Namawiałem moje dziewczyny od pewnego czasu na ten wyjazd - pogoda miała być OK ale... oczywiście od piątku prognozy zapowiadały się mizernie, deszcz, wiatr i raczej chłodno jak na kolejny "wiosenny" maraton. Jedynym argumentem za (abym nie naginał sam) było to, że jeśli będzie słabo "pogodowo" to panie skoczą na szoping... przynęta chwyciła.
Podbiliśmy na miejsce z nie za dobrym czasem bo ok 40 minut do startu - ale udało się wystartować "z sektora" nie udało się niestety kupić tylko koksu :/ ale był banan i 2 batony + bukłak picia, musiało podać.
Od startu jechałem swoje, nie goniłem, nie szarpałem... trasa płaska i szybka, jedynym utrudnieniem był silny wiatr i sekcie błota. Sporo piłem i jadłem, co myślę uratowało mnie przed popełnieniem rowerowego se-puku.
Pogoda słabo - był czas że dość mocno padało, mokre dukty zacnie "trzymały" ale generalnie maraton uznaję za udany, zdecydowanie mniej ludzi co przekładało się na mniej marudzących na trasie, "że się nie da przejechać suchą stopą całej trasy".
Dziewczyny się obkupiły ja ujechałem... Fajnie :)
Stałem kupę czasu za myjką, zmarzłem i postanowiłem że Spec dostanie swoje spa na skierniewickim karcherze, namierzyłem dziewczyny, szybkie mycie, cały uwalony po uszy stuff spakowałem do torby i do domu. Posiłek regeneracyjny zjadłem w maku :) znaczy wyjazd UDANY
- DST 44.00km
- Teren 44.00km
- Czas 02:24
- VAVG 18.33km/h
- Temperatura 2.0°C
- Sprzęt Epic
- Aktywność Jazda na rowerze
Mazovia Otwock
Poniedziałek, 2 kwietnia 2012 · dodano: 02.04.2012 | Komentarze 10
No tak jak się spodziewałem :/ dupy nie urwało.
Wybrałem się do Otwocka z Zającem, od początku miałem jednak mieszane uczucia bo prognozy pogody były delikatnie mówiąc "mało optymistyczne" ale trudno - kasa poszła, powiedziało się A trzeba powiedzieć B, a czasem nawet Z jak w przypadku mojego wyniku.
Wystartowaliśmy od Artura ok 6:30, droga spoko, dobiliśmy na miejsce zanim pojawiły się pierwsze korki w biurze zawodów. Po odebraniu numerów czas na kawę, siku, montaż, demontaż, przebieranie i rozgrzewkę.

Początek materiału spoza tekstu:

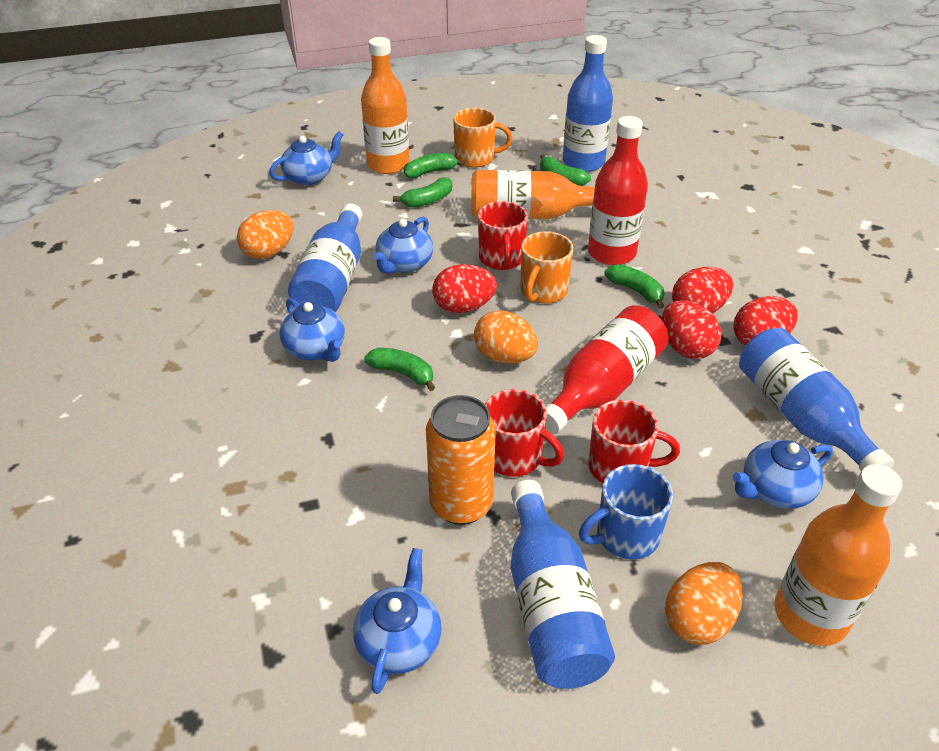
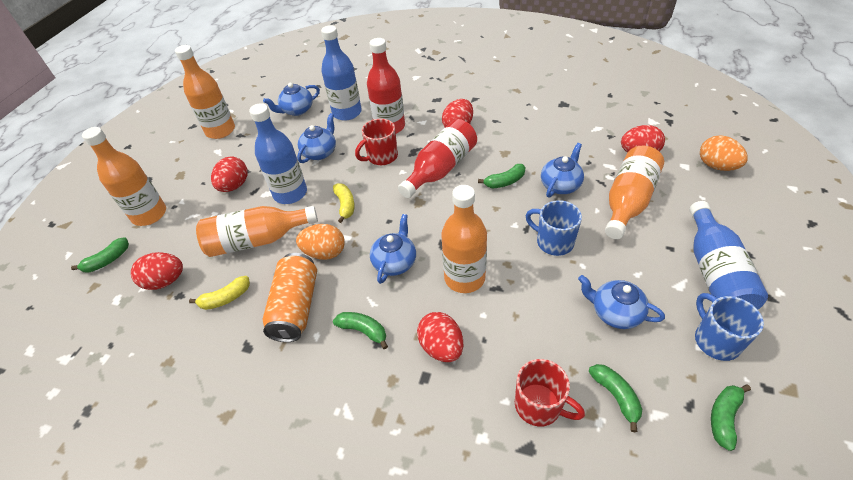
blue bottle: [288,203,362,312] [511,480,615,689] [563,35,613,172] [739,328,894,471] = 4 -> [249,103,307,204] [321,25,362,121] [689,201,768,309] = 3
blue mug: [579,464,673,559] = 1 -> [525,200,582,256] [695,293,764,361] = 2
orange bottle: [361,37,410,174] [471,170,595,219] [775,464,902,646] = 3 -> [82,127,166,226] [175,45,235,139] [196,206,318,257] [441,185,487,293] [605,146,664,239] = 5
orange egg: [237,210,294,259] [474,310,538,364] [665,562,743,645] = 3 -> [296,224,345,260] [700,135,748,171] = 2
orange mug: [453,108,513,168] [520,231,573,303] = 2 -> none = 0
red egg: [433,264,497,313] [662,300,722,359] [672,267,733,314] [733,296,798,346] = 4 -> [131,252,183,290] [211,157,248,192] [417,312,463,362] [442,99,473,127] [621,125,665,152] = 5
red mug: [478,201,528,270] [485,389,564,477] [588,400,680,483] = 3 -> [355,119,398,165] [515,359,585,427] = 2
yellow banana: none = 0 -> [189,276,250,310] [333,183,355,223] = 2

Po całym bałaganie wbiliśmy się do sektorów - czekaliśmy do samego końca bo 2st C na termometrze to raczej nie zapowiadało, że adrenalina nas rozgrzeje. 8 minut do startu a ja już spiczniały cały trzęsę się z zimna. W końcu jest 3.2.1... Poszli - tempo ogniowe 30-35-38 asfalt, z wiatrem TO Lubię :D
Dalej szuter, las mówię jest nieźle AVG na poziomie 25km/h cieszy - nie za długo na połowie trasy miałem już 21km/h a od 30km zaczęły się dziać cuda i dziwy - noga jak z waty i tak jak do tej pory Ja wyprzedzałem, tak teraz to mnie wyprzedzano... Nie wiem jak to robić - na końcówce zawsze mi brakuje ZAWSZE - podpałka na początku i UMIERANIE na końcu.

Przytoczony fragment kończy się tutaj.